С детства Ланг подшучивал надо мной, над моей бесталанностью и нехваткой воображения. Ланг — удивительный человек, он не испытывает страха перед самыми потаенными человеческими сторонами. Я — не такой. Ланг атакует, соблазняет, делает первый шаг. Я — нет.
Обычно, погружаясь в повествование, я становлюсь глух и слеп к окружающему миру. Но Ланг никогда не скрывал своего презрения к психологическому реализму, приверженцем которого я являюсь, и потому, прежде чем начать этот рассказ, мне пришлось выслушать столько саркастических наставлений и категорических запретов, что я чувствовал себя связанным по рукам и ногам. Однако вместо того чтобы поведать вам обо всех шутках и колкостях в письмах, которые Ланг присылал мне из тюрьмы, я предлагаю вам прочесть конец рецензии на мой четвертый роман, «Ночь над Кальхамрой». Кальхамра — это фиктивное, вымышленное название предместья, где я вырос. Вот такие строки, подписанные К. Л., можно было прочесть в одном очень известном литературном журнале почти семь лет назад, спустя несколько месяцев после выхода моей книги:
«…Итак, новый роман Конрада Венделя написан серьезно и с размахом, кроме того, в нем есть нравственный этос, толкающий действие вперед. Но возможно, проблема как раз в том и заключается. Вен дель так много хочет сказать, что в результате напичкал свою книгу самой разной всячиной. Автор любит своих героев и непременно хочет их всех примирить, а потому роман от начала до конца пронизан судорожной чувствительностью, которая усугубляется тем, что действующие лица неуклюжи и несчастливы в отношениях с другими людьми.
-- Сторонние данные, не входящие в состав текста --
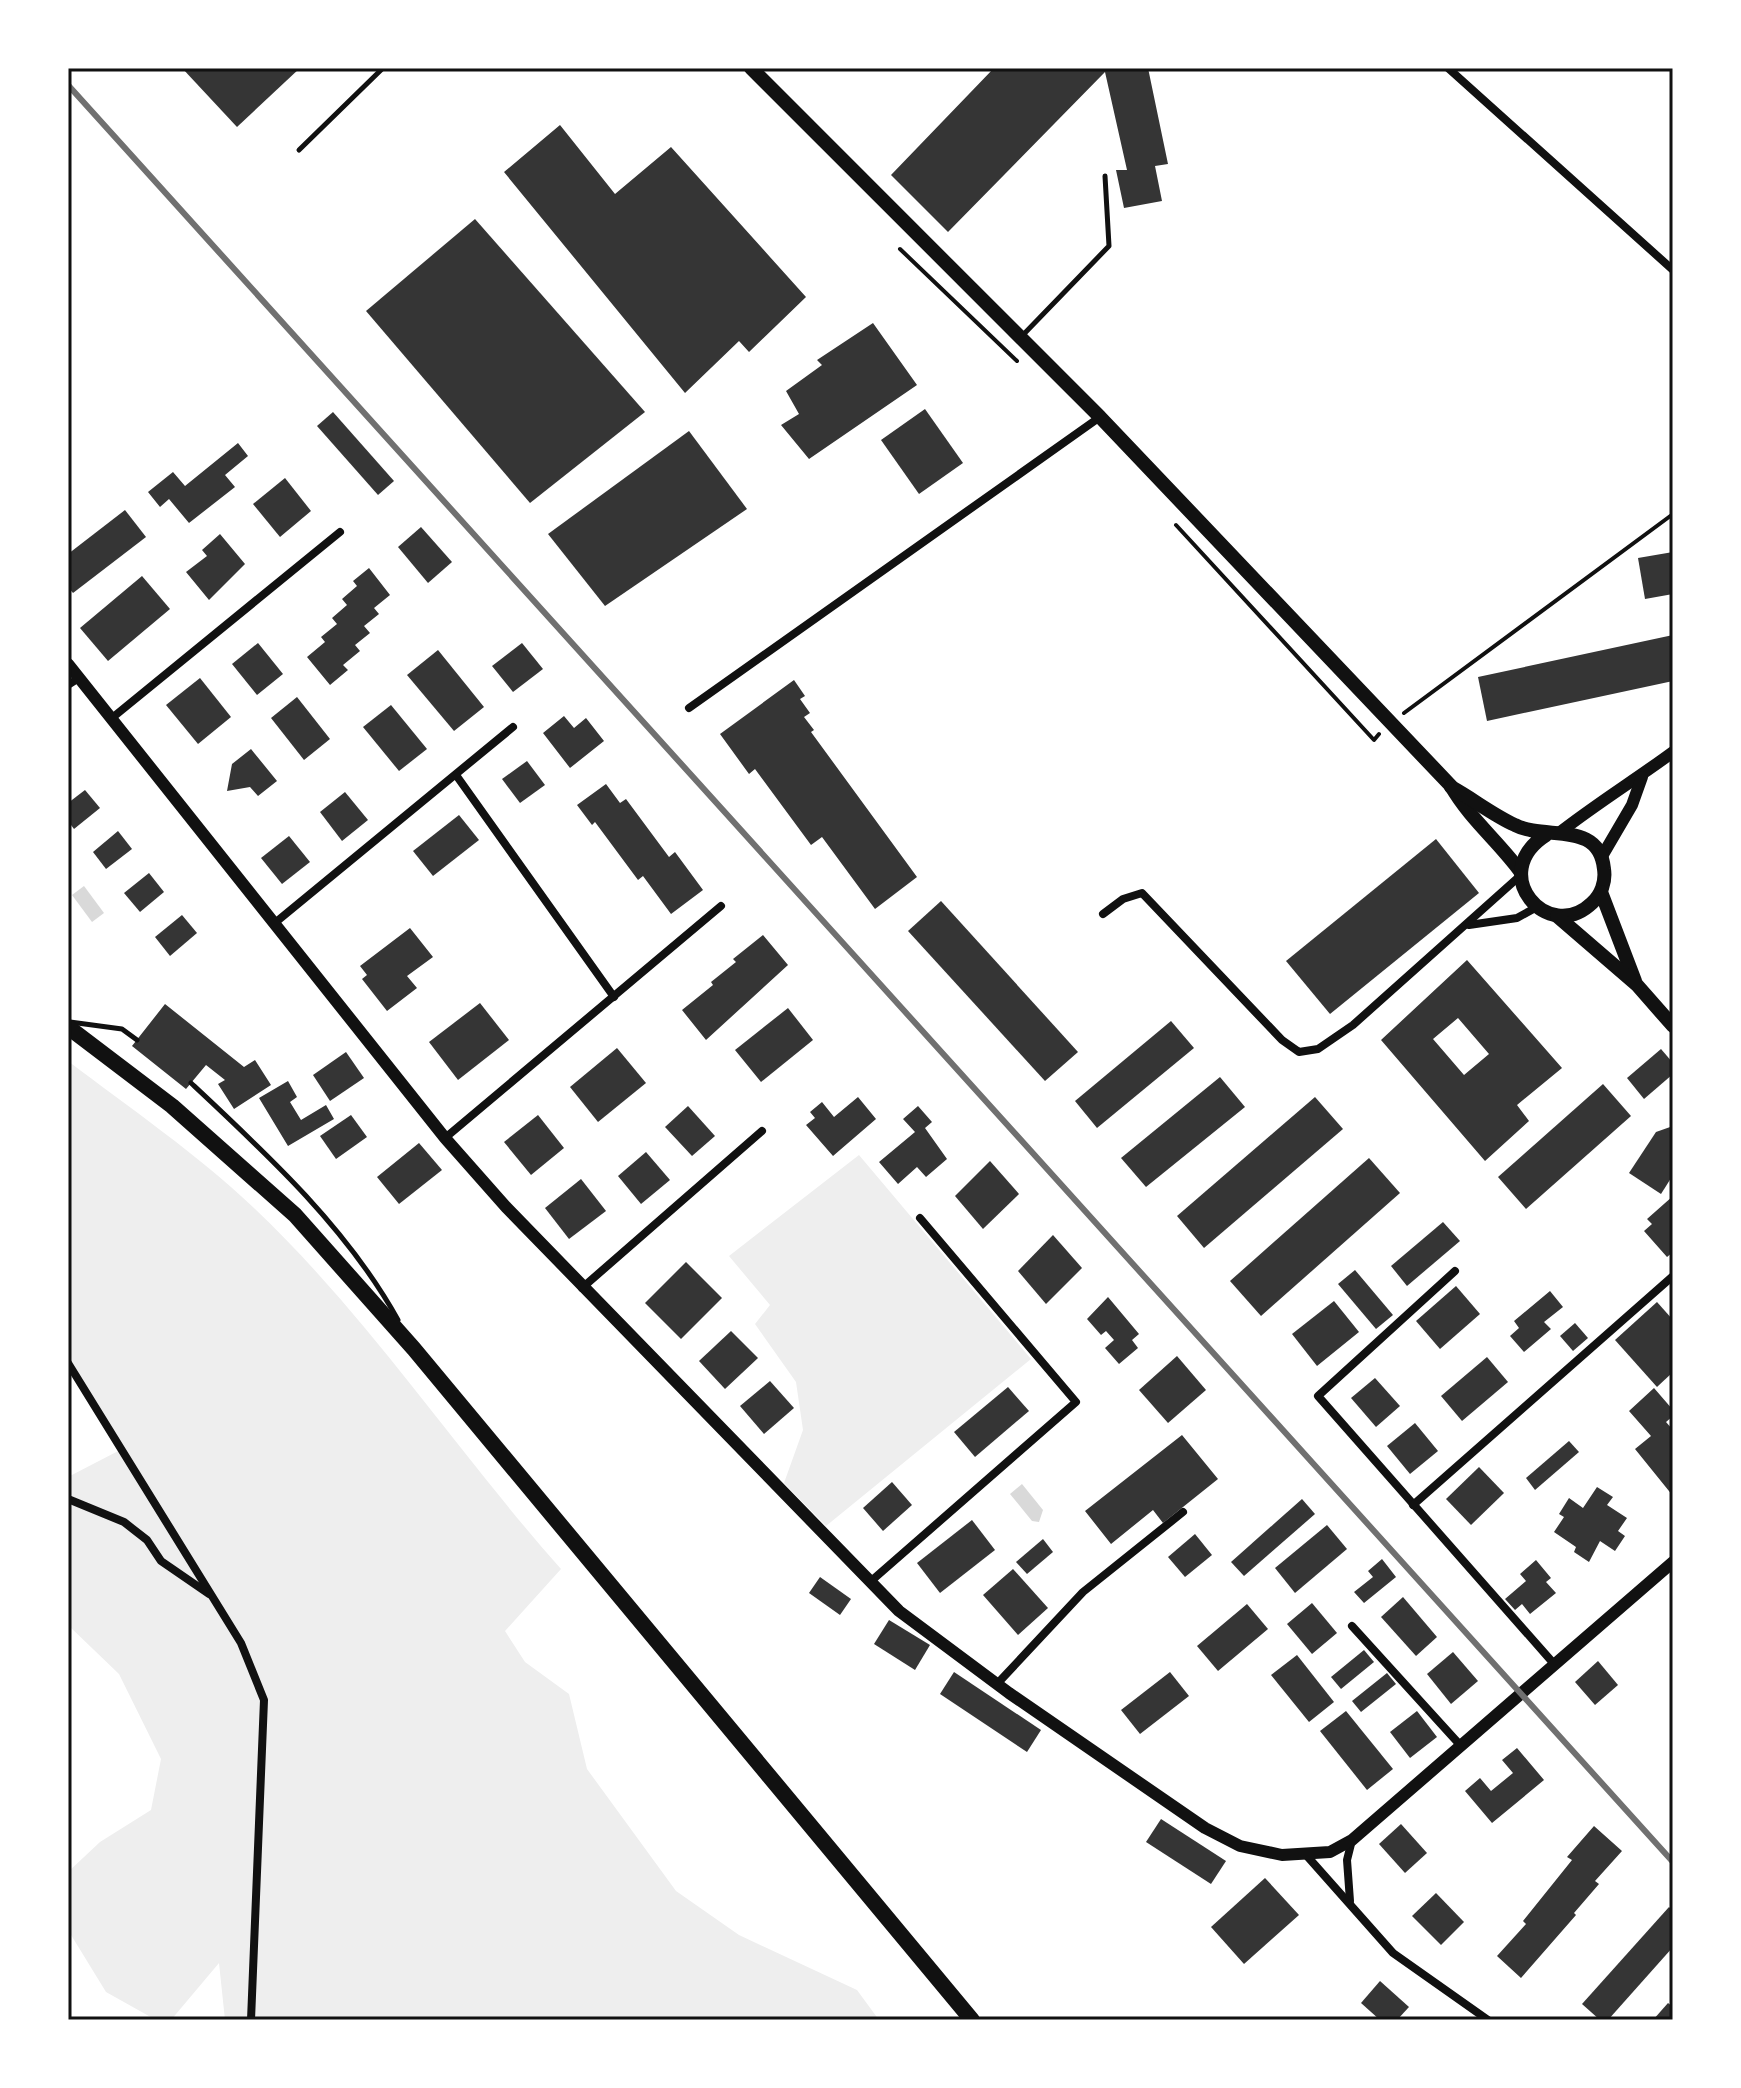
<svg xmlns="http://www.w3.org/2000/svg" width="1741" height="2088" viewBox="0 0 1741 2088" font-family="Helvetica,sans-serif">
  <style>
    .green { fill: #eee }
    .water { fill: #d9d9d9 }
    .building { fill: #353535; fill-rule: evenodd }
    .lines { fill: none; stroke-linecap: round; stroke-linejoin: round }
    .path { stroke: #111; stroke-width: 4 }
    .service { stroke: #111; stroke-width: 5 }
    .minor { stroke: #111; stroke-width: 8 }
    .tertiary { stroke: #111; stroke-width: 12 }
    .secondary { stroke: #111; stroke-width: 14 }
    .trunk { stroke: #111; stroke-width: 16 }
    .rail { stroke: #707070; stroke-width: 6 }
    .neatline { fill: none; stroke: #111; stroke-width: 3 }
  </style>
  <rect width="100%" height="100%" fill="#fff"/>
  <!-- green -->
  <g class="green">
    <path d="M68 1061C131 1109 196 1153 254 1208 369 1317 456 1451 561 1569L505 1631 525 1662 569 1694 587 1769 676 1891 739 1935 857 1990 879 2020H225L219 1963 171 2020H156L106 1992 68 1930V1872L100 1842 151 1810 161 1759 119 1674 68 1625V1477L124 1448 68 1358Z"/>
    <polygon points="859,1155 1031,1359 826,1526 784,1483 803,1430 796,1382 755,1324 770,1305 729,1256"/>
  </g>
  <!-- water -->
  <g class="water">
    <polygon points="84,886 104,913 92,922 72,895"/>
    <polygon points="1022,1484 1043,1510 1039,1522 1032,1521 1010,1494"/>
  </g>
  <!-- building -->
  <g class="building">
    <polygon points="182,68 300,68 237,127"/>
    <polygon points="994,68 1148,68 1168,164 1155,166 1162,201 1124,208 1116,170 1127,170 1105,72 948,232 891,175"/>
    <polygon points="560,125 615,194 671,147 806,297 749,352 739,341 685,393 504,172"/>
    <polygon points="475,219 645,412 530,503 366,311"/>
    <polygon points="873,323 917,385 809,459 781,425 799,414 786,391 822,365 817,360"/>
    <polygon points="925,409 963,463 919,494 881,440"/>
    <polygon points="333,412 394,481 378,495 317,426"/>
    <polygon points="689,431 747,509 605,606 548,534"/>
    <polygon points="238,443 248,456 225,475 235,487 189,523 169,499 160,507 148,492 173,472 185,486"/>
    <polygon points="285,478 311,511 280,537 253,504"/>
    <polygon points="125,510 146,537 73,593 68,587 68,554"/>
    <polygon points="421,527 452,562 428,583 398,547"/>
    <polygon points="220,534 245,564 209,600 186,572 207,556 202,550"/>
    <polygon points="1673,552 1673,594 1645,599 1638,558"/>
    <polygon points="369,568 390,595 374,608 379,614 364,626 370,633 355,645 360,651 343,665 348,670 330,685 307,657 325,642 321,637 337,624 332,618 347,605 342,599 357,586 353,581"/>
    <polygon points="142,576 170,609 108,661 80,628"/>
    <polygon points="1673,635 1673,681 1487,721 1478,677"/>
    <polygon points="258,643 283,674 257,695 232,664"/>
    <polygon points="522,643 543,669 513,692 492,666"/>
    <polygon points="438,650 484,707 454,731 407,675"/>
    <polygon points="200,678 231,717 198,744 166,705"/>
    <polygon points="794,680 805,696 800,699 810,713 804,717 814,730 811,732 917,877 875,909 822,837 811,845 755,769 749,774 720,734"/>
    <polygon points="297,697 330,739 304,760 271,718"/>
    <polygon points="391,705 427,749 399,771 363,727"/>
    <polygon points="564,716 574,728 586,718 604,741 570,768 543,733"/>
    <polygon points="251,749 277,781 258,796 250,787 227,791 232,764"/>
    <polygon points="527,761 545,785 520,803 502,779"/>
    <polygon points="606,784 620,803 626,799 669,857 675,852 703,890 671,914 643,876 638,880 595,822 592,825 577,805"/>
    <polygon points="85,790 100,808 74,829 68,821 68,803"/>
    <polygon points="345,792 368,820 342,841 320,812"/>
    <polygon points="459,815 479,840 433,876 413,851"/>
    <polygon points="118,831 132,849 106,869 93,852"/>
    <polygon points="289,836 310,862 282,884 261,858"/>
    <polygon points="1436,839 1479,893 1330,1014 1286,961"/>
    <polygon points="149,873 164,892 140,912 124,893"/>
    <polygon points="941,901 1078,1052 1045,1081 908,931"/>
    <polygon points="182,915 197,933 170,956 155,937"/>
    <polygon points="410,928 433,957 407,976 417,988 387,1011 362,979 367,975 360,966"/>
    <polygon points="763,935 788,965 706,1040 682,1010 713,985 711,982 736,962 733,959"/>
    <path d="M1467 960 1562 1068 1517 1105 1529 1121 1485 1161 1381 1040ZM1458 1018 1489 1054 1464 1075 1433 1039Z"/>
    <polygon points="480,1003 509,1040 458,1080 429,1042"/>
    <polygon points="165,1004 244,1067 255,1060 271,1085 234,1109 218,1084 225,1080 206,1065 186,1089 132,1046"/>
    <polygon points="788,1008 813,1040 761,1082 735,1050"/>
    <polygon points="1171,1021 1194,1048 1097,1128 1075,1101"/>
    <polygon points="617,1048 646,1083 598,1122 570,1087"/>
    <polygon points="1661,1049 1673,1063 1673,1074 1644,1099 1627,1078"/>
    <polygon points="346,1052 364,1078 330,1101 313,1075"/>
    <polygon points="1220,1077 1245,1107 1146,1187 1121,1158"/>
    <polygon points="288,1081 297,1097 290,1102 301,1120 326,1105 334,1119 288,1146 259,1098"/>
    <polygon points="1603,1084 1631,1116 1526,1209 1498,1177"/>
    <polygon points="858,1097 876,1119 833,1156 806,1125 815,1118 810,1112 822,1102 834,1117"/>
    <polygon points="1315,1097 1343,1129 1204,1248 1177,1216"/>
    <polygon points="688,1106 715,1136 692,1156 665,1127"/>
    <polygon points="918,1106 932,1122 925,1128 947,1159 926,1177 917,1167 898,1184 879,1162 915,1132 903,1119"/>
    <polygon points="351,1115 367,1137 336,1159 320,1136"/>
    <polygon points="538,1115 564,1148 531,1175 504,1142"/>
    <polygon points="1673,1126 1673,1175 1661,1194 1629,1173 1656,1132"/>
    <polygon points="419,1143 442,1170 399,1204 377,1177"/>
    <polygon points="646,1152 670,1180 641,1204 618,1176"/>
    <polygon points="1369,1158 1400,1193 1261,1316 1230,1281"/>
    <polygon points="990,1161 1019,1194 983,1229 955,1196"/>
    <polygon points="581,1179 606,1211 569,1239 545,1208"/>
    <polygon points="1673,1196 1673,1252 1667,1257 1644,1231 1652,1224 1647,1219"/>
    <polygon points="1443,1222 1460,1241 1407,1286 1391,1266"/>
    <polygon points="1053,1235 1082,1268 1046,1304 1018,1271"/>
    <polygon points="686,1262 722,1298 681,1339 645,1303"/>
    <polygon points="1355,1270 1393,1315 1376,1329 1338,1284"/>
    <polygon points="1456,1286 1480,1314 1440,1349 1416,1321"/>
    <polygon points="1550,1291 1563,1307 1544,1322 1551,1329 1524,1352 1510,1336 1519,1328 1514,1321"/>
    <polygon points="1108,1297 1139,1334 1132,1340 1138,1348 1119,1364 1105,1348 1114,1340 1106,1331 1101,1335 1087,1319"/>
    <polygon points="1334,1301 1359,1332 1317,1366 1292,1334"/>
    <polygon points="1657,1302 1673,1320 1673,1372 1657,1387 1615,1340"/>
    <polygon points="1575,1323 1588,1338 1573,1351 1560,1336"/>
    <polygon points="731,1331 758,1358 725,1389 699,1361"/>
    <polygon points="1177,1356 1206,1390 1168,1423 1139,1390"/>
    <polygon points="1487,1357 1508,1382 1462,1421 1441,1396"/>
    <polygon points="1375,1378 1400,1406 1376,1427 1351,1398"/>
    <polygon points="770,1381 794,1408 764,1434 740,1406"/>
    <polygon points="1008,1387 1029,1411 975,1457 954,1432"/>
    <polygon points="1654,1388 1673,1410 1673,1416 1666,1422 1673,1430 1673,1496 1635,1449 1651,1436 1629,1411"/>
    <polygon points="1415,1423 1438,1451 1410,1474 1387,1446"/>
    <polygon points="1182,1435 1218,1479 1163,1523 1153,1510 1111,1544 1085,1511"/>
    <polygon points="1569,1441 1579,1452 1535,1490 1526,1478"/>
    <polygon points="1479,1467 1504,1493 1471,1525 1446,1499"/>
    <polygon points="892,1482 912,1505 883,1531 863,1508"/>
    <polygon points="1597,1487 1613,1497 1607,1505 1627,1518 1618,1531 1625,1536 1615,1551 1600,1541 1589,1562 1574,1552 1576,1547 1554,1532 1564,1517 1559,1514 1569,1498 1583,1508"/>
    <polygon points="1302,1499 1315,1514 1244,1576 1231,1562"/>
    <polygon points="972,1520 995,1550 940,1593 917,1563"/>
    <polygon points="1327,1525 1347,1549 1295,1593 1275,1568"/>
    <polygon points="1195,1534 1212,1555 1185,1577 1168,1557"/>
    <polygon points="1043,1539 1053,1552 1027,1574 1016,1562"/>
    <polygon points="1382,1559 1396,1577 1364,1603 1354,1592 1373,1577 1368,1571"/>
    <polygon points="1536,1560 1551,1578 1546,1582 1556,1593 1530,1614 1522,1604 1515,1610 1505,1599 1526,1581 1520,1574"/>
    <polygon points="1013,1569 1048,1608 1018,1635 983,1595"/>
    <polygon points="820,1577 851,1599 840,1615 809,1593"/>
    <polygon points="1403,1597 1437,1637 1416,1656 1381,1617"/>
    <polygon points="1312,1603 1337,1633 1312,1654 1287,1624"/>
    <polygon points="1247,1604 1268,1629 1218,1671 1197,1646"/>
    <polygon points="889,1620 930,1645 915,1670 874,1644"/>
    <polygon points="1364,1650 1374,1662 1341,1689 1331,1677"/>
    <polygon points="1453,1652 1478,1681 1451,1704 1427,1674"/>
    <polygon points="1297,1655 1334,1702 1309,1722 1271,1675"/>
    <polygon points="1598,1661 1618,1685 1595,1705 1575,1682"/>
    <polygon points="954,1672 1041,1730 1027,1752 940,1694"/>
    <polygon points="1170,1672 1189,1696 1140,1734 1121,1710"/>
    <polygon points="1387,1673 1396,1684 1361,1712 1352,1701"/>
    <polygon points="1346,1711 1393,1769 1367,1790 1320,1731"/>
    <polygon points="1417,1711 1437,1737 1410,1758 1390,1732"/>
    <polygon points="1517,1748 1544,1780 1492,1823 1465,1791 1480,1778 1491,1791 1513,1773 1502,1760"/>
    <polygon points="1161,1819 1226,1861 1211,1884 1146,1842"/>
    <polygon points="1401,1824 1427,1853 1405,1873 1379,1844"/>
    <polygon points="1594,1826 1622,1851 1595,1881 1599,1884 1574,1913 1576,1915 1521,1978 1497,1956 1526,1924 1523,1921 1572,1860 1567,1857"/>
    <polygon points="1265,1878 1299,1915 1244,1964 1211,1927"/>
    <polygon points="1436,1893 1464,1922 1441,1945 1412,1916"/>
    <polygon points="1669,1907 1673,1911 1673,1947 1608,2020 1600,2020 1582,2004"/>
    <polygon points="1380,1981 1409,2007 1397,2020 1380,2020 1361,2003"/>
    <polygon points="1668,2003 1673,2007 1673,2020 1653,2020"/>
  </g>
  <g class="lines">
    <!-- path -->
    <g class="path">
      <polyline points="900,249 1017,361"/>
      <polyline points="1176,525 1374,740 1379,734"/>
      <polyline points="1404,713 1673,514"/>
    </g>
    <!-- service -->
    <g class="service">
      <polyline points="299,150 383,68"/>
      <polyline points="1021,337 1109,246 1105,176"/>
      <polyline points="70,1022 122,1029 137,1040"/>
      <path d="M191 1083C267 1154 348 1229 398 1320"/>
    </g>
    <!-- minor -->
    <g class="minor">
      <polyline points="1448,68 1673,270"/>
      <polyline points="68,685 79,678"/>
      <polyline points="689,708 1100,417"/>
      <polyline points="112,718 340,532"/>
      <polyline points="456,775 614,997"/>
      <polyline points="1103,914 1123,899 1142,893 1282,1040 1299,1052 1318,1049 1353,1025 1521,875"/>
      <polyline points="276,922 513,727"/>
      <polyline points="1469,925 1517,918 1537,907"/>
      <polyline points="445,1138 721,906"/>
      <polyline points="1455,1271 1318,1396 1555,1665"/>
      <polyline points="582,1288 762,1131"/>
      <polyline points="68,1363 241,1643 264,1700 251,2020"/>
      <polyline points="68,1499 124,1522 147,1540 161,1561 209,1594"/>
      <polyline points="1413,1505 1673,1276"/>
      <polyline points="870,1582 1076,1402 920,1218"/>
      <polyline points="1352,1626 1461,1746"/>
      <polyline points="997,1684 1083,1592 1183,1512"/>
      <polyline points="1307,1856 1393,1953 1488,2020"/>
      <polyline points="1350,1901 1347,1860 1352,1840"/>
    </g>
    <!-- tertiary -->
    <g class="tertiary">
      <polyline points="68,664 445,1138 506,1207 899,1611 1009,1693 1205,1828 1240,1846 1282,1855 1330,1852 1352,1840 1673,1562"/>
      <path d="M1559 833C1596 804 1635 780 1673 752"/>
      <polyline points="1601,858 1632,805 1642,777"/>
    </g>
    <!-- secondary -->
    <g class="secondary">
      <path d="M751 68 1100 417 1451 786C1470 819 1498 841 1520 871"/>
      <path d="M1451 787C1473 799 1493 815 1515 825 1546 841 1599 820 1604 869 1606 882 1601 895 1592 903 1548 945 1486 873 1546 835"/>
      <polyline points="1601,892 1635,981"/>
      <polyline points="1557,916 1637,985 1673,1026"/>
    </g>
    <!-- trunk -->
    <polyline class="trunk" points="68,1027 172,1106 295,1215 414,1349 972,2020"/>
    <!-- rail -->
    <polyline class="rail" points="68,85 1673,1862"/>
  </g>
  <!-- border -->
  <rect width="1741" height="2088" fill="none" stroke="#ffffff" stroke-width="140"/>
  <rect x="70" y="70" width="1601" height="1948" class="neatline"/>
</svg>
Из романа в роман Конрад Вендель преследует достойную цель: изобразить наше недавнее прошлое и смену настроений, сформировавшую разные поколения второй половины двадцатого века, и Вендель обладает социологической и психологической проницательностью, которые требуются для осуществления этого проекта. Но вместо толкования Вендель слишком часто удовлетворяется пересказом. А поскольку в его видении мира есть два фатальных ограничения — маниакальная, устаревшая классовая перспектива и вера в то, что причины поведения взрослого человека следует искать в детстве, — то масштабное повествование на самом деле оказывается на удивление куцым. А поскольку на этот раз Вендель сильнее, чем когда-либо, поддался своему главному искушению, избыточному употреблению громоздкого реквизита эпохи, то для буржуазии, претендующей на самокритику, эта книга — всего лишь невинное развлечение. Конрад Вендель на этот раз заставил меня вспомнить слова Малларме о Золя и других натуралистах: Ils font leurs devoirs — они пишут школьные упражнения».